## Exercise inputs

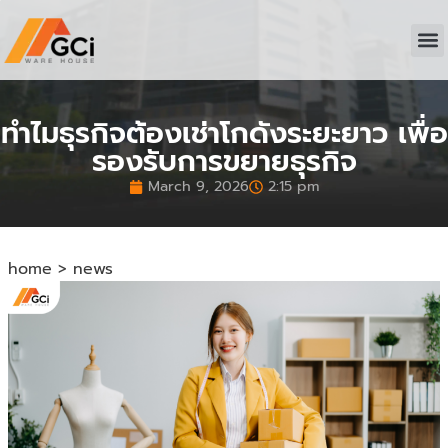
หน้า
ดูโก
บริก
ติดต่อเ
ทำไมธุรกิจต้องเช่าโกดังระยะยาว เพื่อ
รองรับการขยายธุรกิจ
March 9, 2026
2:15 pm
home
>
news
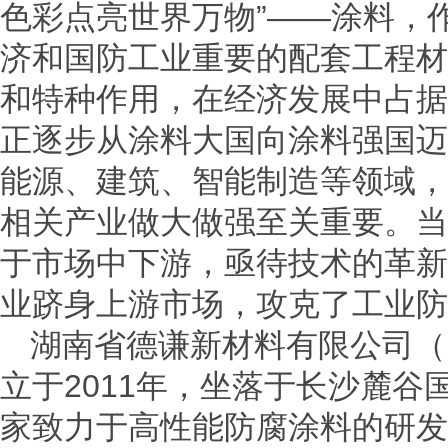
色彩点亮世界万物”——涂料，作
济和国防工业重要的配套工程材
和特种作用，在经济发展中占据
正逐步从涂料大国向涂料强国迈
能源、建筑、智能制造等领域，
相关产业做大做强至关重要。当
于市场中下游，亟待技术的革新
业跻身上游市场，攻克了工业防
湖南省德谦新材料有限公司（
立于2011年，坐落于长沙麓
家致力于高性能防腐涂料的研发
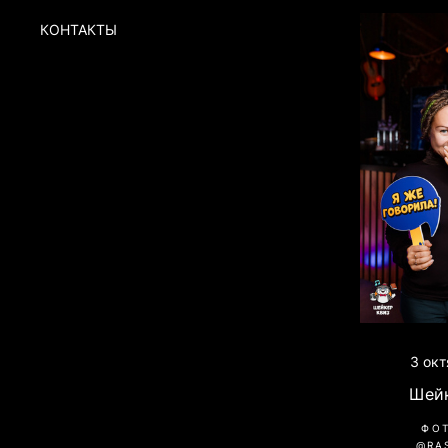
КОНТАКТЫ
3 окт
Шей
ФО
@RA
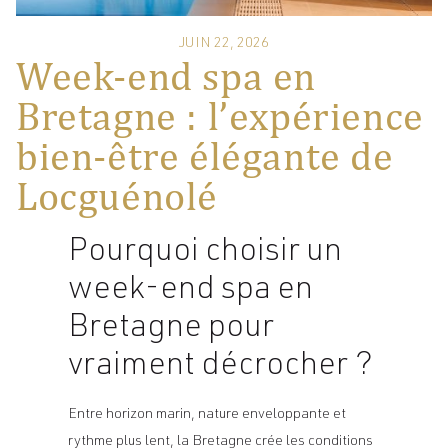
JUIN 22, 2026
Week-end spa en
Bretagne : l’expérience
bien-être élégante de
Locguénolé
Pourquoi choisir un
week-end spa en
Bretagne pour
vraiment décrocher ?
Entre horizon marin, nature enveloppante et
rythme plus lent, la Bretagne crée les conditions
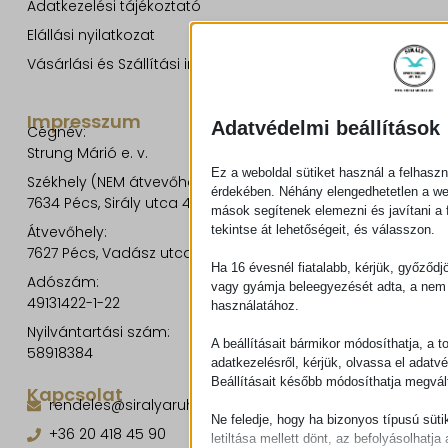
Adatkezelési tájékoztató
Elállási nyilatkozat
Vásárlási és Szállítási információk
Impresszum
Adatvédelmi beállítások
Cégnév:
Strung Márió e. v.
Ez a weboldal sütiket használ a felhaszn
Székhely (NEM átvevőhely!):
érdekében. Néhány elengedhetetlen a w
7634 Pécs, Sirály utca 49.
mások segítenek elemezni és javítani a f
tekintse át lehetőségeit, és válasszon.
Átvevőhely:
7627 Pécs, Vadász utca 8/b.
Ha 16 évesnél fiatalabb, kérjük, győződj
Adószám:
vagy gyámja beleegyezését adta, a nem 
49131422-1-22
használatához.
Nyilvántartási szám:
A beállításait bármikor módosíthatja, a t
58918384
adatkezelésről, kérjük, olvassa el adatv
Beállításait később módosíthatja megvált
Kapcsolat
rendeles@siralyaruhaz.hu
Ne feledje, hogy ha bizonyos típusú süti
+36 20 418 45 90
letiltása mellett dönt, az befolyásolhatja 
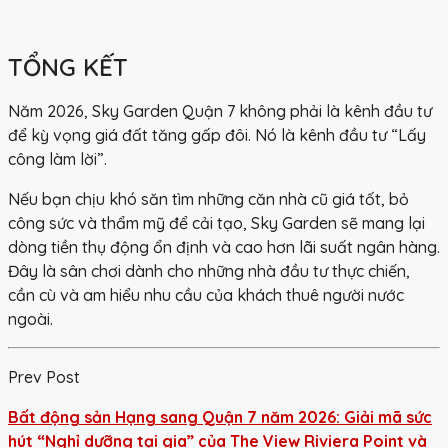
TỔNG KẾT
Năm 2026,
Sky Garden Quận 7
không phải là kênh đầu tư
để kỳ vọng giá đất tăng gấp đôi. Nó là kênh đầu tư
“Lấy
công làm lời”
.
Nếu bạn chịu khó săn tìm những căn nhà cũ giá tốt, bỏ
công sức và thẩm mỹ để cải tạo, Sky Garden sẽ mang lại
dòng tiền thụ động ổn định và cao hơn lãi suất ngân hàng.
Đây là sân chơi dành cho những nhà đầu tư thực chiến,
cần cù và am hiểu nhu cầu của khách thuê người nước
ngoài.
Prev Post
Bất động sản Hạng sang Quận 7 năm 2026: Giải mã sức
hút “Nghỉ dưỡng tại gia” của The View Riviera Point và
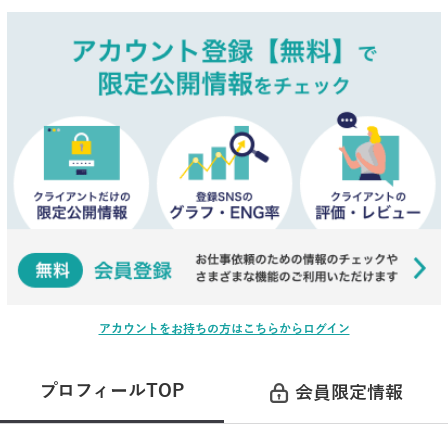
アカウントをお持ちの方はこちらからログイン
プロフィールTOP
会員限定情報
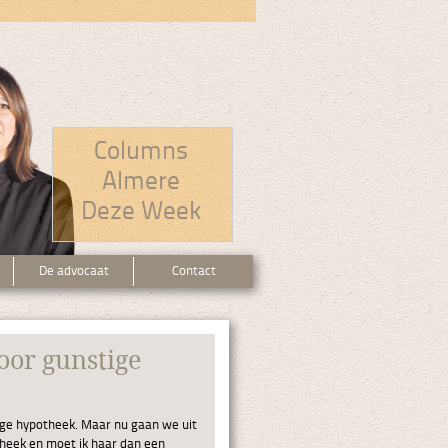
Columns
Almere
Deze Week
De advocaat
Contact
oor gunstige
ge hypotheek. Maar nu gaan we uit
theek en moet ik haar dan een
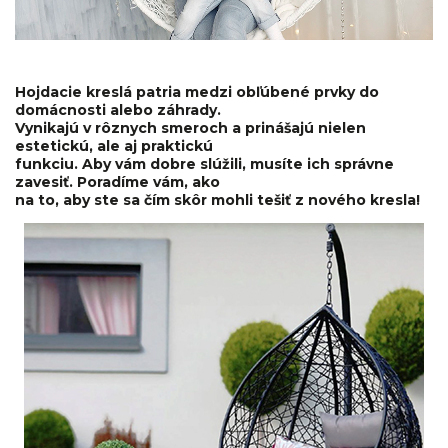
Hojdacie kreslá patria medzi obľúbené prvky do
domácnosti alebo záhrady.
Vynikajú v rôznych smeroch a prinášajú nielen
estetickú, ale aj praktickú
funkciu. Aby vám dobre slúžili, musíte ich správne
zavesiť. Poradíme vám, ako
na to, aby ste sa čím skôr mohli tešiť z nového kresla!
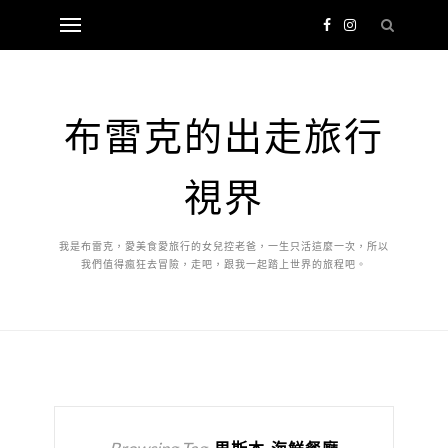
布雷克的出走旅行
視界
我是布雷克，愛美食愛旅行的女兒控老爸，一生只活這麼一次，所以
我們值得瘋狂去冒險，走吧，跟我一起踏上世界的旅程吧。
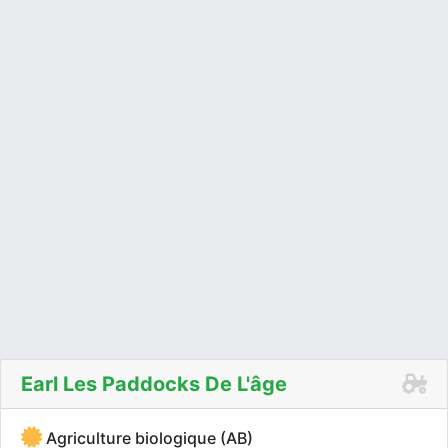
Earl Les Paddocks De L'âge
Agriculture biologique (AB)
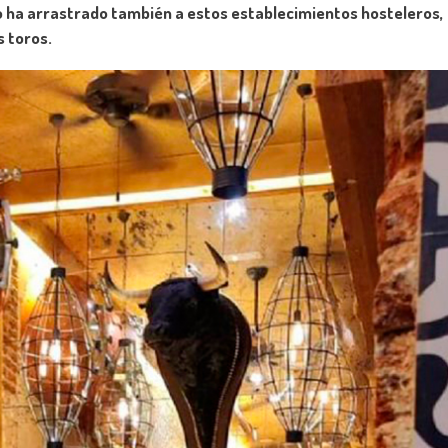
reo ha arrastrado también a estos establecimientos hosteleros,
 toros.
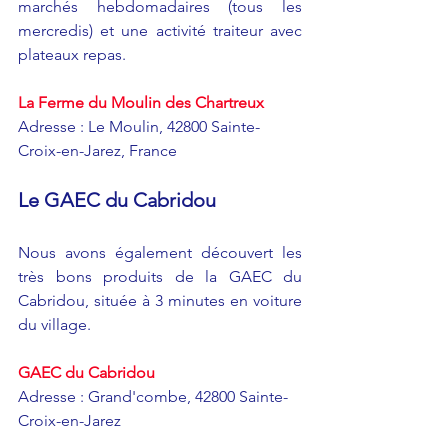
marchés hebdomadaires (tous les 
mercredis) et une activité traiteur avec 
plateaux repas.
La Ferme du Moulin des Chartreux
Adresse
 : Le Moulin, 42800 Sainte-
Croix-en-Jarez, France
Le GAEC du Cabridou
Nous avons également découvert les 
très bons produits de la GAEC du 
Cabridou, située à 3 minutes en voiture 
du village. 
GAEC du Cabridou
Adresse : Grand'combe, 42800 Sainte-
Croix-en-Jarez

## Task brief
Copy word for word every line from the one containing "Hojdacie kreslá patria" up to and including the final line of the records, leaving out the picture lines.

## Response to the task
Hojdacie kreslá patria medzi obľúbené prvky do
domácnosti alebo záhrady.
Vynikajú v rôznych smeroch a prinášajú nielen
estetickú, ale aj praktickú
funkciu. Aby vám dobre slúžili, musíte ich správne
zavesiť. Poradíme vám, ako
na to, aby ste sa čím skôr mohli tešiť z nového kresla!
布雷克的出走旅行
視界
我是布雷克，愛美食愛旅行的女兒控老爸，一生只活這麼一次，所以
我們值得瘋狂去冒險，走吧，跟我一起踏上世界的旅程吧。
Earl Les Paddocks De L'âge
Agriculture biologique (AB)
reo ha arrastrado también a estos establecimientos hosteleros,
 toros.
marchés hebdomadaires (tous les 
mercredis) et une activité traiteur avec 
plateaux repas.
La Ferme du Moulin des Chartreux
Adresse
 : Le Moulin, 42800 Sainte-
Croix-en-Jarez, France
Le GAEC du Cabridou
Nous avons également découvert les 
très bons produits de la GAEC du 
Cabridou, située à 3 minutes en voiture 
du village. 
GAEC du Cabridou
Adresse : Grand'combe, 42800 Sainte-
Croix-en-Jarez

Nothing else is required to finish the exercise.